Понятно, что переживали и волновались, ибо теперь старшим сыном государя, а значит, и наследником московского престола стал уже его сын от второго брака, с Софьей Палеолог, - Василий. А если бы Иван Младой не умер, то Василий никогда бы им не стал, престол наследовал бы сын Младого Дмитрий, уже вошедший в отроческие лета. Было, было из-за чего переживать, волноваться и не спать ночами, понуждая или принуждая высокомерного лекаря делать то, что было ей или, вернее, им нужнее всего.

Действительно ли существовал такой страшный заговор, или просто все так сложилось-совпало, сказать наверняка никакой возможности. Но тогда-то многие считали, что это именно заговор.
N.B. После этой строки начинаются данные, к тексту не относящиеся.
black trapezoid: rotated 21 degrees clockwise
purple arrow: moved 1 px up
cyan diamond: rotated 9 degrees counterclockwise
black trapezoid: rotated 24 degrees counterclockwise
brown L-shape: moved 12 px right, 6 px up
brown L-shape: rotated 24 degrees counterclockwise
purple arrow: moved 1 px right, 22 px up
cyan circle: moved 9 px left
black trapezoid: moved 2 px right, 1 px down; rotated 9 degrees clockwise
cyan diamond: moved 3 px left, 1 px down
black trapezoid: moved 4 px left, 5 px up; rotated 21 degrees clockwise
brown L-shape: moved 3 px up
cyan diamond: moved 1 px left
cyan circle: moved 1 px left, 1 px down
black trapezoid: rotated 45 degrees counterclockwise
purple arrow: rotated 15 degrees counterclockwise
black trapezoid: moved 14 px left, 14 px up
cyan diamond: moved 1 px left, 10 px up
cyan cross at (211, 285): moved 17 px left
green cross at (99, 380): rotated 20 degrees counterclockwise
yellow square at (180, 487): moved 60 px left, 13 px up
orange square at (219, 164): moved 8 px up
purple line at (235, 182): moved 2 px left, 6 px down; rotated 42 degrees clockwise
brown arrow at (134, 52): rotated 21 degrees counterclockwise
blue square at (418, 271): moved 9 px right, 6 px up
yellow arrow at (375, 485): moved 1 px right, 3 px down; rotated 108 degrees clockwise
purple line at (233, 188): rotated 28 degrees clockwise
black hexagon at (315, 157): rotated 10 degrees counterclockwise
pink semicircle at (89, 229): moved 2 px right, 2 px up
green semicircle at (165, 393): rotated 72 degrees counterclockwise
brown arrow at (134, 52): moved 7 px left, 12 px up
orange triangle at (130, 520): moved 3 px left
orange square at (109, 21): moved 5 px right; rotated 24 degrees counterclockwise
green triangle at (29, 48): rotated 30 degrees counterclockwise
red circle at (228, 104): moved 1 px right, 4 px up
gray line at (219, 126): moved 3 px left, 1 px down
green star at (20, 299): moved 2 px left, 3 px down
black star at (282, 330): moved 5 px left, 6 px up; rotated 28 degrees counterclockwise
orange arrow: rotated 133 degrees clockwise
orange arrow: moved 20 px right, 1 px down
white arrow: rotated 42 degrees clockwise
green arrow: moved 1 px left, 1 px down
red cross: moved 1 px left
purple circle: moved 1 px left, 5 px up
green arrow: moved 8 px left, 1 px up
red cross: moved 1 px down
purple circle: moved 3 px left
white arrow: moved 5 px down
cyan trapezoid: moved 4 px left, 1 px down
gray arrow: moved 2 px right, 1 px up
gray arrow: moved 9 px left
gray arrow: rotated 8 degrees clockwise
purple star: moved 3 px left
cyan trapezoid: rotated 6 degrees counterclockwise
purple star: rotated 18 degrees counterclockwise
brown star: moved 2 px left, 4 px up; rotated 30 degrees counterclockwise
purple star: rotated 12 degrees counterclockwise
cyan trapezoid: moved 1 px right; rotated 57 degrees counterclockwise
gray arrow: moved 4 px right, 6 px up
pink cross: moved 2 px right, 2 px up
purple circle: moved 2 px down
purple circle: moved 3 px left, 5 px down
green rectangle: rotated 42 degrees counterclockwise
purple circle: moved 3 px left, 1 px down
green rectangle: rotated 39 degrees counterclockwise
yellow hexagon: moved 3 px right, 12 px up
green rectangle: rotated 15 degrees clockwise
И государь считал точно так же, и начался розыск-дознание, в пыточной висел сначала лекарь Лион, следом те из окружения Софьи, с кем он шушукался ночами, потом Лиону, как уговорились, государь повелел отсечь на Болваньи голову. И остальным заговорщикам тоже.

А на великую княгиню и сына Василия наложил опалу, совсем перестал с ними общаться, "перестал с ней жити", как сообщает летопись.

Впрочем, семнадцатилетний Василий, возможно, и ведать не ведал о каких-то общениях своей матери со злополучным лекарем.

Иван Васильевич всегда был очень суров, гневлив, крут и немногословен. Все даже взгляда его пронзительного из-под нависших густых бровей боялись: уставится, не мигая, мрачно или свирепо человеку прямо в глаза, и тот невольно ежится, холодеет, не зная, чего ждать от него дальше. Некоторые женщины, случалось, лишались чувств, когда он и на них вдруг так взглядывал. После же этой истории помрачнел вовсе, потемнел лицом и жег, жег теперь чуть ли не постоянно буквально всех глазищами-то, всех в чем-нибудь да подозревал, напряженно ожидая какой-нибудь новой беды. Раздражался, гневался, свирепствовал по самым сущим пустякам.

Новым наследником престола торжественным указом и глашатаями на площадях объявил пятнадцатилетнего внука Димитрия, сына покойного Ивана Младого.

И, как полагалось, новый наследник был пышно и многолюдно венчан в Успенском соборе пока что на великое княжение в Новгороде Великом и Пскове.

А мать его, Елену Стефановну Волошанку, - Волошанку потому, что отец ее был валашский (молдавский) господарь Стефан, - приблизил к себе, она участвовала рядом с государем теперь во всех торжественных важных церемониях и празднествах.

А в самом начале девяносто девятого года вдруг взял да отрешил от всех дел и званий обоих Патрикеевых и князя Ряполовского, а дьяка Федора Курицына услал куда-то в дальние страны, а зачем и в какие именно, никто никогда так и не узнал. То есть опала пала на тех, кто совсем недавно "с великой честью" договорился с Литвой и соединил в браке его дочь с великим князем Литовским и королем Польским Александром. Объявил лишь, что Патрикеевы и Ряполовский будут казнены за то, что слишком возомнили о себе и самовольничали. В чем же именно - тоже никогда не разъяснял.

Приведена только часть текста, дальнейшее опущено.